29 years later, Cuba hijacker wants to go home

Friday, October 25, 2013

photo U.S. citizen William Potts poses with a sign that reads in Spanish "USA my racist country" in Havana, Cuba, Friday, Oct. 25, 2013. Years after he hijacked a plane traveling from Newark to Miami in 1984, which landed in Cuba, Potts is optimistic that he'll soon be heading home.

HAVANA - William Potts burned with the desire to change the world. Nothing really turned out the way he planned.

Dreaming of joining the struggle to uproot global oppression, he dropped out of college, became a Muslim and went to join the Namibian freedom movement. He got stuck in Liberia, half a continent away.

So he returned to the United States and in 1984 he concealed a .25-caliber pistol in a plaster cast and hijacked a plane to Cuba, among the last in a flood of dozens of self-styled revolutionary hijackings. To Potts' surprise, Cuban authorities didn't offer him guerrilla training. He was convicted of air piracy and imprisoned for more than 13 years.

Now, 29 years after he changed into a black beret and leather jacket in a plane bathroom and hijacked more than 100 people on their way from Newark to Miami, Potts is optimistic that he'll soon be heading home. He said Friday that U.S. officials in Cuba are processing a passport application he submitted earlier in the week and they have told him it could be completed in a matter of weeks.

While he faces virtually certain arrest upon return, he said he believes that the time he served in Cuba will allow him to avoid a lengthy second jail term.

"Some people believe I should spend the rest of my life behind bars, but that's not my position. I was sentenced in a recognized court of law to fifteen years in prison. I did the crime, I did the time," Potts said. "I don't expect to pay two times for a crime I already paid 15 years for."

Potts said going home will help him move beyond what he acknowledges was a mistake that put dozens of passengers' lives at risk and separated him from his brothers, sisters and parents in the U.S. in a way that's increasingly painful as he ages.

Prosecutors in Florida, where Potts was also indicted for air piracy, did not respond to requests for comments on his case. The U.S. Interests Section in Cuba declined to comment on the specifics of the case, but noted that "through our missions overseas, U.S. citizens traveling or residing overseas are accorded a full range of passport services."

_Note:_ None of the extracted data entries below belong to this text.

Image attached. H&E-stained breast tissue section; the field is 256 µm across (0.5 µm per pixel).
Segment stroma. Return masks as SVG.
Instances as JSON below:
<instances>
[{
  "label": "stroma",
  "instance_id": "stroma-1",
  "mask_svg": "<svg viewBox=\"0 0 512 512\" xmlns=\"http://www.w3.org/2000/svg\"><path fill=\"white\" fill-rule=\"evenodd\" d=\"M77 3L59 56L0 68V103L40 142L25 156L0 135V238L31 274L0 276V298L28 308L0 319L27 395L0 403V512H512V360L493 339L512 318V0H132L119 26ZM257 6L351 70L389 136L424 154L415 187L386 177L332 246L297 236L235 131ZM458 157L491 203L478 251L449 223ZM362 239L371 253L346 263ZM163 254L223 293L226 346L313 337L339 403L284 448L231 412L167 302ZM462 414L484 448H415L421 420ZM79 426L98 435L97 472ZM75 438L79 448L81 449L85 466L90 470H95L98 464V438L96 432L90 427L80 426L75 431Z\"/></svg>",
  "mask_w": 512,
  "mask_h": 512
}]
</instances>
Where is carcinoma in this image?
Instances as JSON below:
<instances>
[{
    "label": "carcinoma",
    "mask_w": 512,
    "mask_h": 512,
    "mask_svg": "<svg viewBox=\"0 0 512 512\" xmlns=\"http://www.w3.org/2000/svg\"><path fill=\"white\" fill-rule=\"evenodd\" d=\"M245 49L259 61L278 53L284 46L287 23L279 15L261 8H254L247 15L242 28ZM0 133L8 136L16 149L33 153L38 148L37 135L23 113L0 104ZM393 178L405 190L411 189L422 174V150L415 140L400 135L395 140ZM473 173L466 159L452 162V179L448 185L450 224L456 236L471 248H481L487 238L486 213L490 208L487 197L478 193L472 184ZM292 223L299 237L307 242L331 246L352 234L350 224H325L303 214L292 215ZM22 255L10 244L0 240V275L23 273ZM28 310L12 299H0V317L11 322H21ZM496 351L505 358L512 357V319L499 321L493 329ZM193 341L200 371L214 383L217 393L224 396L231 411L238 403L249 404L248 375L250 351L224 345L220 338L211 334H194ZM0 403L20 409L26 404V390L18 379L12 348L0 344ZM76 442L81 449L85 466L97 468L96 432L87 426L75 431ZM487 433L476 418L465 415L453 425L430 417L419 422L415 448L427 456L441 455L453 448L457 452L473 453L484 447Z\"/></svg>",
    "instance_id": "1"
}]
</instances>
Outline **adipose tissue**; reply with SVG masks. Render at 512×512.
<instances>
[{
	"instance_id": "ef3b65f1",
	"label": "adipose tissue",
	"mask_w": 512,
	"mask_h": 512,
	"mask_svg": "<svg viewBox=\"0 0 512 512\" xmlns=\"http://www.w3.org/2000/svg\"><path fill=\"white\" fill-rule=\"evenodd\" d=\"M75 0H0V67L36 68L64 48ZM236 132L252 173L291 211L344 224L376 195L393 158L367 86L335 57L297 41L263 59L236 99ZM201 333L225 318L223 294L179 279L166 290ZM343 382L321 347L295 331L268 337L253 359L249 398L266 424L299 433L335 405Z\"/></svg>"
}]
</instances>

Cuba has granted political refugee status, along with free housing, health care and other benefits, to dozens of fugitives like Potts, many black militants and other leftists who fled here from the U.S. in the '60s and '70s. Many are believed to remain in Cuba, including several who are among the U.S. most-wanted fugitives.

The U.S. and Cuba signed a 1971 agreement under which each government agreed to prosecute hijackers or return them to the other country. Periodic tensions with Washington have pushed Cuba to suspend the deal several times, but the communist government stopped giving new arrivals sanctuary in 2006, returning a handful Americans who fled to avoid prosecution in recent years. The U.S. still labels Cuba a state sponsor of terrorism, largely because of its sheltering fugitives.

"They accuse Cuba of harboring terrorists," Potts said. "I happen to be a terrorist who wants to go back to face the charges pending against me."

Potts, 56, said he was buoyed by the case of a fellow hijacker who returned to the U.S. and saw a long sentence reduced because of time served in Cuba.

It's far from clear that Potts has correctly assessed his legal options.

Other fugitives returning from Cuba have been aggressively prosecuted. U.S. citizen Luis Armando Pena Soltren returned to the United States from Cuba in October 2009 to face charges of conspiracy to commit air piracy, interfering with a flight crew and kidnapping in a case linked to Puerto Rican independence militants.

Pena Soltren pleaded guilty and was sentenced to 15 years in prison.

Potts lives in a modest two-bedroom apartment with a neatly kept front garden in a Cold War-era apartment block on the outskirts of Havana. He's divorced from the mother of his two children, a math professor, but they still live together and consider themselves married.

The U.S. Interests Section in Cuba gave passports to their daughters, 12 and 9, last year and Potts sent them to live with his family in the Atlanta area. His older daughter is named after Assata Shakur, aunt of slain rapper Tupac Shakur, and a member of the Black Liberation Army who was serving life in prison when she was broken out by armed friends, surfacing in Cuba in 1984. She is believed to remain a free woman here and Potts has reported seeing her at events in Havana.

He said he's still hopeful about changing the world, even though his previous attempts went wrong. He's now hoping to raise money in the U.S. to start a Muslim community farm in Cuba.

"I'm not the same person I was," Potts said. "The time has come to bring this thing to an end. I know it's a risk (to go back to the US), but it's a necessary risk. I'm hoping that something good can come of this."